Any idea what is wrong here? Also, the same code works when I run it without docker.

yashdosi
  • 1,186
  • 1
  • 18
  • 40
  • In what way doesn't it work? Can you add the actual error message, the Dockerfile, and your `docker run` command or `docker-compose.yml` to the question? – David Maze Sep 27 '18 at 11:32
  • `docker run -it -e ENVIRONMENT_NAME=local -e REGION_NAME=local -p 9081:8080 docker_image` - The run command – yashdosi Sep 27 '18 at 11:35
  • @DavidMaze - I have already added the relevant line from Dockerfile in the question. Also, added the error message and docker-run command. – yashdosi Sep 27 '18 at 11:36
  • Mount the `nltk_data`, `docker build -f Dockerfile -v $HOME/nltk_data/:/nltk_data/`. Then before `setup.py`, in Dockerfile, `ENV NLTK_DATA=/nltk_data/` – alvas Sep 27 '18 at 16:51

2 Answers2

3

Having faced that same problem before and having done almost the same thing you did, I'd assume what you're missing here is configuring the nltk.data.path by adding to the path wherever your os.getcwd() is.

henriquesalvaro
  • 1,232
  • 1
  • 8
  • 14
  • 1
    This worked thanks! but with a slight tweak. I had to specify this env variable in Dockerfile and then also use an add statement. `ENV NLTK_DATA /app/nltk_data/` `ADD . $NLTK_DATA` – yashdosi Oct 01 '18 at 06:44
0

Thanks for the post and it fixed my issue as well!!!!

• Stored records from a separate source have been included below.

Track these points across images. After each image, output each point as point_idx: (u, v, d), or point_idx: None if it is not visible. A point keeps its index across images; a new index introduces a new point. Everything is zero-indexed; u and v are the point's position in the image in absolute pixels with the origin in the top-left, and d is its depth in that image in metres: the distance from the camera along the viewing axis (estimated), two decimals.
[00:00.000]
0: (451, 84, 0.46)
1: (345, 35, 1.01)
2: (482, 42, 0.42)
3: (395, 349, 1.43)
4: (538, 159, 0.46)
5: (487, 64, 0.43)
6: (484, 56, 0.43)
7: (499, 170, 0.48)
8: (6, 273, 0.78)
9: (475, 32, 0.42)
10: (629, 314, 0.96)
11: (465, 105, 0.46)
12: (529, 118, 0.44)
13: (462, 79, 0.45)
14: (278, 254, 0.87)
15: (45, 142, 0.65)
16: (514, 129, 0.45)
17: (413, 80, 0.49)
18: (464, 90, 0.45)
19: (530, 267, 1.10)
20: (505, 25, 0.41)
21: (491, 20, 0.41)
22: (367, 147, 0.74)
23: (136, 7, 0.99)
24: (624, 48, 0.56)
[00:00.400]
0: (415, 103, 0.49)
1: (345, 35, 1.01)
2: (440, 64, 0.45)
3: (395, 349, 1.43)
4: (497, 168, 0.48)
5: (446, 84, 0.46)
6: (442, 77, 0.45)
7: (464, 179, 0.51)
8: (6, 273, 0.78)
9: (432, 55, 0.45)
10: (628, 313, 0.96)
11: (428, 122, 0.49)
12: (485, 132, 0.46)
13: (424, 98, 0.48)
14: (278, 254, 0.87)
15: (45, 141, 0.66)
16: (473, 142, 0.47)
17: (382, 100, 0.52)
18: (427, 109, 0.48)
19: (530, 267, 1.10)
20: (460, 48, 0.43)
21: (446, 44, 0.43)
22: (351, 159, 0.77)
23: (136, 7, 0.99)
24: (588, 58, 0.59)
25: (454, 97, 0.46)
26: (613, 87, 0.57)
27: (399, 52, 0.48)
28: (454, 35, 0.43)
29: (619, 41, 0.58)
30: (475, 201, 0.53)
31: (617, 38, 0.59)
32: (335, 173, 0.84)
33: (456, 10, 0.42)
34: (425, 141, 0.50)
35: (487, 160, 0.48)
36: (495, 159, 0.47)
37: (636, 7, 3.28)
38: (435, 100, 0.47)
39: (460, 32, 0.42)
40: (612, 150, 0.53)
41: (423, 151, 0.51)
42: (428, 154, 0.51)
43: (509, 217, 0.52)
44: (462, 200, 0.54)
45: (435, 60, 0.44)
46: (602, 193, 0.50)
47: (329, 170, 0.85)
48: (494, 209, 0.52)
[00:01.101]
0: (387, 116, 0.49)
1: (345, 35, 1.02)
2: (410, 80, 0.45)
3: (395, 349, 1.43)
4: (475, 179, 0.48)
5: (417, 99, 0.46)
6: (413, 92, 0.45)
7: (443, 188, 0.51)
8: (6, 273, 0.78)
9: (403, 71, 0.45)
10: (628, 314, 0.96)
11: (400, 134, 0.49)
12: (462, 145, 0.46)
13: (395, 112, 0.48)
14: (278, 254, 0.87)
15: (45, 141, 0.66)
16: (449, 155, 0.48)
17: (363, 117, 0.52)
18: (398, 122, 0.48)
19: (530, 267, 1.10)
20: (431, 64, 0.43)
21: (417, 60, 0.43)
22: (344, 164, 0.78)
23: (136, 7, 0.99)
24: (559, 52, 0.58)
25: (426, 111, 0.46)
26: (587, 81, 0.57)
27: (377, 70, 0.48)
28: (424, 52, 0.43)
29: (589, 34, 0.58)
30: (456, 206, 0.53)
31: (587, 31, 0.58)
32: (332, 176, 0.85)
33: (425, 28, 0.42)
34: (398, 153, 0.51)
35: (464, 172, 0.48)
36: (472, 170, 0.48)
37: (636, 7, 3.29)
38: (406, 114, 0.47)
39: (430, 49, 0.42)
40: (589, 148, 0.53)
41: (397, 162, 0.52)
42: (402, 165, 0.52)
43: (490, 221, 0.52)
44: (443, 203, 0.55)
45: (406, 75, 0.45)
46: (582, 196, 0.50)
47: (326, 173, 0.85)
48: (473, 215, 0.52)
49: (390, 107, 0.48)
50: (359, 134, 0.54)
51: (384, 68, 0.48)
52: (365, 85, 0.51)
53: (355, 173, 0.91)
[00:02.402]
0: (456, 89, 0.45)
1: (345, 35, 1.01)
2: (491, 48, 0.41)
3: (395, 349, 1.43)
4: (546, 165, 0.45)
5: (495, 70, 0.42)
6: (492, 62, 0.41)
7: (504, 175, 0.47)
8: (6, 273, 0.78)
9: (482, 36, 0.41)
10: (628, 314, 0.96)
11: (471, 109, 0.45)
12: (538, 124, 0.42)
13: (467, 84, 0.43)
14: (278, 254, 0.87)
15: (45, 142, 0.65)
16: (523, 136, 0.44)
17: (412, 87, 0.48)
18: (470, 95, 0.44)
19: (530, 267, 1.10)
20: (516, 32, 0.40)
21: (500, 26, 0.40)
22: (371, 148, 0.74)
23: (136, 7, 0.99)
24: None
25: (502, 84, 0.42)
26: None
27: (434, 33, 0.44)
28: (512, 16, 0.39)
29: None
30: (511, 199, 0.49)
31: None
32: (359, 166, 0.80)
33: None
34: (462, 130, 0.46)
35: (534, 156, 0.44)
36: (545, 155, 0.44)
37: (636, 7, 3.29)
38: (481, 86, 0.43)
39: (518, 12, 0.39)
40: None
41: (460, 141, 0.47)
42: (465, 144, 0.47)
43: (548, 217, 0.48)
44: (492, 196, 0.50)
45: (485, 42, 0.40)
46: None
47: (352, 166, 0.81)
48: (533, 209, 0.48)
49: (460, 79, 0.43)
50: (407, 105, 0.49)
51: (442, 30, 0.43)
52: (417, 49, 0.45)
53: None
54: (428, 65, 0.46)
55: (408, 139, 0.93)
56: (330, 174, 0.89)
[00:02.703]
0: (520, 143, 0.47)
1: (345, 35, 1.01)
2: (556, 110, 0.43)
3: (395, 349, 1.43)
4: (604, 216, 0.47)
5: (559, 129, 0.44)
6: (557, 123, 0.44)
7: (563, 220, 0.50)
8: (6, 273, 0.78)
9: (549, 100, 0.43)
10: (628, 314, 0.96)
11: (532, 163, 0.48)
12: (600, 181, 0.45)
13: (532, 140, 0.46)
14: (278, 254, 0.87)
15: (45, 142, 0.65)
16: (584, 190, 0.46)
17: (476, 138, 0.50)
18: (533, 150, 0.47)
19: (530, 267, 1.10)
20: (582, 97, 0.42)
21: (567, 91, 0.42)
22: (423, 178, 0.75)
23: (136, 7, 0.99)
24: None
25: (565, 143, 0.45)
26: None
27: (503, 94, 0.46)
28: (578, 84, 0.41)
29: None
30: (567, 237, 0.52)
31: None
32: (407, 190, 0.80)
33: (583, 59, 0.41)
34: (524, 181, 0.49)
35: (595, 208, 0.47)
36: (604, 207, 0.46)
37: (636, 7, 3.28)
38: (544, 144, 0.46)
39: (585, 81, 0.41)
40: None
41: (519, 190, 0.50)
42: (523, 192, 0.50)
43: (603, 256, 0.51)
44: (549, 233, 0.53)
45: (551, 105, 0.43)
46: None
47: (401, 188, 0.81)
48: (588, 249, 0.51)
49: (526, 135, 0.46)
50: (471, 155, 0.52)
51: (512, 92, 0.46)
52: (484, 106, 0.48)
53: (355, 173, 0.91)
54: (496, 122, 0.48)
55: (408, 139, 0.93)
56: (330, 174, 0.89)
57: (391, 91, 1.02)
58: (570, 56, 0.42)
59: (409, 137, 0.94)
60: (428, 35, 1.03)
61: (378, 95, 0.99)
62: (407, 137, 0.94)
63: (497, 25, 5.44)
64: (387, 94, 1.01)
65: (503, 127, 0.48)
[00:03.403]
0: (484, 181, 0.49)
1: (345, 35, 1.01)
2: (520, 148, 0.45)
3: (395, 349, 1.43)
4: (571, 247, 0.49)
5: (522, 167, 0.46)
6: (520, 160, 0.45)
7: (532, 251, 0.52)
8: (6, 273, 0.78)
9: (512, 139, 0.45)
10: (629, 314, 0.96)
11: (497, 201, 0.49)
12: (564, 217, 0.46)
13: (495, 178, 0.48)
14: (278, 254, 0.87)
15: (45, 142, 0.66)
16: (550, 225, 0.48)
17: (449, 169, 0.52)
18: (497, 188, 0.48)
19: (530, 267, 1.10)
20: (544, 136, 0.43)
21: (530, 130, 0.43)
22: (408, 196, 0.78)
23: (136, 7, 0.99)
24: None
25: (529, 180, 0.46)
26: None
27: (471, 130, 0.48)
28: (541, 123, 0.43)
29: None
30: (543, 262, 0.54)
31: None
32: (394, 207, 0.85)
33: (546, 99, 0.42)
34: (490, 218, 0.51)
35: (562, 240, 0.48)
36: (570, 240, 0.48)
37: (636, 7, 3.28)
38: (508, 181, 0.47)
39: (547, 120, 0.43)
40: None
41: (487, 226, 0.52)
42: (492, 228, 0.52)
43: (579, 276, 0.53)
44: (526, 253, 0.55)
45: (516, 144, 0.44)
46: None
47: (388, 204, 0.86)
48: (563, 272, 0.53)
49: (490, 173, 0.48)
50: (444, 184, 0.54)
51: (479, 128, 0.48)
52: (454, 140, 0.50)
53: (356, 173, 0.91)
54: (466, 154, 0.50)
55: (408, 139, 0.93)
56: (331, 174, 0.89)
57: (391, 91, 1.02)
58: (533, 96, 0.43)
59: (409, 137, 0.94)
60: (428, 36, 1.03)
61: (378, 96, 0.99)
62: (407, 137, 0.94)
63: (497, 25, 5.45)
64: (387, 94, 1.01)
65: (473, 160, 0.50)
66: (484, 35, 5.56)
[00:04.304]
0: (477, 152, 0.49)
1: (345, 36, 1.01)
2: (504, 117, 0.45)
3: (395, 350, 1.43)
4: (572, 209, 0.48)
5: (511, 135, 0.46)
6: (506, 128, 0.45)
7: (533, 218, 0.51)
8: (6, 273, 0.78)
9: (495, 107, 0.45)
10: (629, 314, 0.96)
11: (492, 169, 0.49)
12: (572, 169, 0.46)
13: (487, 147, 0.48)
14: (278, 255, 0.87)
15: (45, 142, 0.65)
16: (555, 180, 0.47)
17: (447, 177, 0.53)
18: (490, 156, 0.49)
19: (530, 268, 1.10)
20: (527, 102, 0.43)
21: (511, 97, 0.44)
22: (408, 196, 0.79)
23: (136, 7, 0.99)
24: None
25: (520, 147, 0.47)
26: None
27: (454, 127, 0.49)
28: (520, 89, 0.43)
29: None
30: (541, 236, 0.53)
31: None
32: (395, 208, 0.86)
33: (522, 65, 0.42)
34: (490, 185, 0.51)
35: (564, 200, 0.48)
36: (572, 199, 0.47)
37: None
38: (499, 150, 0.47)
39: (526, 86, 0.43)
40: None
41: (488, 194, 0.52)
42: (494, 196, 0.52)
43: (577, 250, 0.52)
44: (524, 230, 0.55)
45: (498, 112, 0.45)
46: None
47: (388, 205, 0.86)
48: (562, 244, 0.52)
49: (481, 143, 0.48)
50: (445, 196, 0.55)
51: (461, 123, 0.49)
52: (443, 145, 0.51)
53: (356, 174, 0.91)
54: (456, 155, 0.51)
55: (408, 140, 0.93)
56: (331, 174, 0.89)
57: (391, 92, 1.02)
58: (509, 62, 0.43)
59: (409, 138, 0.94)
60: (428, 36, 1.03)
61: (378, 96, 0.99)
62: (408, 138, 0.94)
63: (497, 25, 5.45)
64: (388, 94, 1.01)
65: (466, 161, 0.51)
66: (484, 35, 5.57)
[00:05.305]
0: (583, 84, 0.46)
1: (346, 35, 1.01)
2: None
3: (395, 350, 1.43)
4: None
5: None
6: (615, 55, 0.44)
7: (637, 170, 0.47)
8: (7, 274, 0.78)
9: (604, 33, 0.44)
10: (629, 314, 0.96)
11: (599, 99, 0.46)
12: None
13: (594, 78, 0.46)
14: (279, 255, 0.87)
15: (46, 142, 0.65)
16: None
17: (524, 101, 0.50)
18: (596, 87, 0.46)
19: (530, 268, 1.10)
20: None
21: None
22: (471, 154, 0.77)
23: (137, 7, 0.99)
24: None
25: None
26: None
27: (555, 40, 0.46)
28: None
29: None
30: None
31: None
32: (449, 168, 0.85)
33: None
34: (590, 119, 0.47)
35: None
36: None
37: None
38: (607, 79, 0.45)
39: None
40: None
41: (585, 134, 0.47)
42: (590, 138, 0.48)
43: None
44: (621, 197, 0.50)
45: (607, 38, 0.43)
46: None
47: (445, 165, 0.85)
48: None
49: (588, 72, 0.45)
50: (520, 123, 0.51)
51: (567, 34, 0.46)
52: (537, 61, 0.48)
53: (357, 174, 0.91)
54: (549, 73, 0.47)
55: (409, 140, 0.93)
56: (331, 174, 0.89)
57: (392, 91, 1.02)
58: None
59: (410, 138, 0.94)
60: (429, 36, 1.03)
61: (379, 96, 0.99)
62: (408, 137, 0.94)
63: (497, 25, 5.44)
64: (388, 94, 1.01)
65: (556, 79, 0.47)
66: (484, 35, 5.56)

I got the same issue that punkt does exit in docker:

/root/nltk_data/tokenizers/punkt

But when my app tried to reach it, Docker kept complaining the resource couldn't be found.

Inspired by your post, I added:

ENV NLTK_DATA /root/nltk_data/
ADD . $NLTK_DATA

But still got the same error message. So I tried this:

ENV NLTK_DATA /nltk_data/
ADD . $NLTK_DATA

I didn't know why I wanted to remove /root from the path but it worked!

My app is using Flask and uWSGI, so I guess maybe this is an issue for Django and Flask? Thanks anyway!

Howard
  • 23
  • 4